Early one Sunday morning on a quiet stretch of London's Regent's Canal, Miriam makes a grisly discovery. In the houseboat next to hers lies the bloodied body of a young man. He has been stabbed repeatedly and, as a finishing touch, has "a wide smile carved into his throat."
The police arrive, the victim is identified as Daniel Sutherland, and Miriam's shock is replaced by a sense of calm, even optimism — for this murder has given her "an opportunity to avenge the wrong that had been done to her."
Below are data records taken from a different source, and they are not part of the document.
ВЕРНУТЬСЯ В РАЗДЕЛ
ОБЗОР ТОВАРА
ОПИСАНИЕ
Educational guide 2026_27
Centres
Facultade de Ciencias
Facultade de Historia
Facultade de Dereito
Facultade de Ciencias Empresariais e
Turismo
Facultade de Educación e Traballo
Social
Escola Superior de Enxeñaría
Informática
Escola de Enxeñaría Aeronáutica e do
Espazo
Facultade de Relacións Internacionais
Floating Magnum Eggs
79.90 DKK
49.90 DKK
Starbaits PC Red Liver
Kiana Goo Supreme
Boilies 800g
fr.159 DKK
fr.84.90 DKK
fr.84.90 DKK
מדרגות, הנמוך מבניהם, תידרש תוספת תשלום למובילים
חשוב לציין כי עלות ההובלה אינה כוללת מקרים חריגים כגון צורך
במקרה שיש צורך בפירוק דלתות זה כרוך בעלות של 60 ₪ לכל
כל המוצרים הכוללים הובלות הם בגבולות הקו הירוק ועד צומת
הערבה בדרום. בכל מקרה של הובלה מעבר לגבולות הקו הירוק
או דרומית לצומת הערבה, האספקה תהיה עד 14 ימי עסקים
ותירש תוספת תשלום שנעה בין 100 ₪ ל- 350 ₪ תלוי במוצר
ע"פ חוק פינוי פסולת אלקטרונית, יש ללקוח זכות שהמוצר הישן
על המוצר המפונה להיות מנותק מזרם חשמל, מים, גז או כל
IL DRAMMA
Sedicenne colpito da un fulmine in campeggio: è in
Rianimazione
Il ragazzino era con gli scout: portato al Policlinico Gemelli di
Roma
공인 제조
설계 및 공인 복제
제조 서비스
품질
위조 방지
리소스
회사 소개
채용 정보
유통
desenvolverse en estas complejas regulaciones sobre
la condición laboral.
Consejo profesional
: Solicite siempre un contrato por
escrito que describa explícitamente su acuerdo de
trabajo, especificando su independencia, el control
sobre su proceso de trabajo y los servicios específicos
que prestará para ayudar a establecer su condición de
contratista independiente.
Paula Hawkins' third novel gets off to an intriguing start. Miriam turns out to be one of several female protagonists with a link to the deceased. This being a Hawkins novel, those characters are all prime suspects with both the means and the motive for murder. They have dark secrets, disturbing thoughts, unhealed wounds and desperate urges to settle old scores. But which one was crazed enough to kill, and why?
Miriam is a busybody who records "comings and goings" on the canal in a little black book. She is also a magpie who takes people's small possessions as "keepsakes" — including a key, "still sticky with blood," from the crime scene. Carla, Daniel's aunt, is still mourning her sister, Angela, who died in a supposed accident eight weeks previously. But it is nothing like the grief that engulfed her after her 3-year-old son fell to his death while in Angela's care.
And there is Laura — or, as she is known locally, "Mad Laura" — who had been on a date with Daniel that ended with a blazing argument. Detectives find her fingerprints in his boat and her bloodstained T-shirt in her home. It isn't the first time this damaged individual has been in trouble with the police; the question is whether she has progressed from minor offenses to full-scale murder.
As the mystery deepens, two other characters emerge as possible culprits: Carla's ex-husband Theo and Laura's only friend, Irene. With the cast complete, Hawkins' elaborate guessing game becomes even more fiendish. Episodes from back stories show how characters have processed pain and trauma into hatred and bitterness. Some have suffered betrayals of trust, others have been used and abused.
We examine each profile, sift the scattered details — a bad mother, a missing dog, a series of graphic sketches — and follow the twists and turns to a denouement spring-loaded with one or two final surprises.
At one point, author Theo jokes about taking inspiration from Daniel's murder and writing a book called "The Boy on the Boat." This is, of course, a sly nod toward Hawkins' international bestseller "The Girl on the Train."
"A Slow Fire Burning" lacks the suspense of that debut but it still manages to be a gripping page-turner. The source of its narrative force is its compellingly unpredictable characters. As Miriam puts it, "We all have our monstrous moments."
Malcolm Forbes has written for the Times Literary Supplement, the Economist and the New Republic. He lives in Edinburgh, Scotland.
A Slow Fire Burning
By: Paula Hawkins.
Publisher: Riverhead, 320 pages, $28.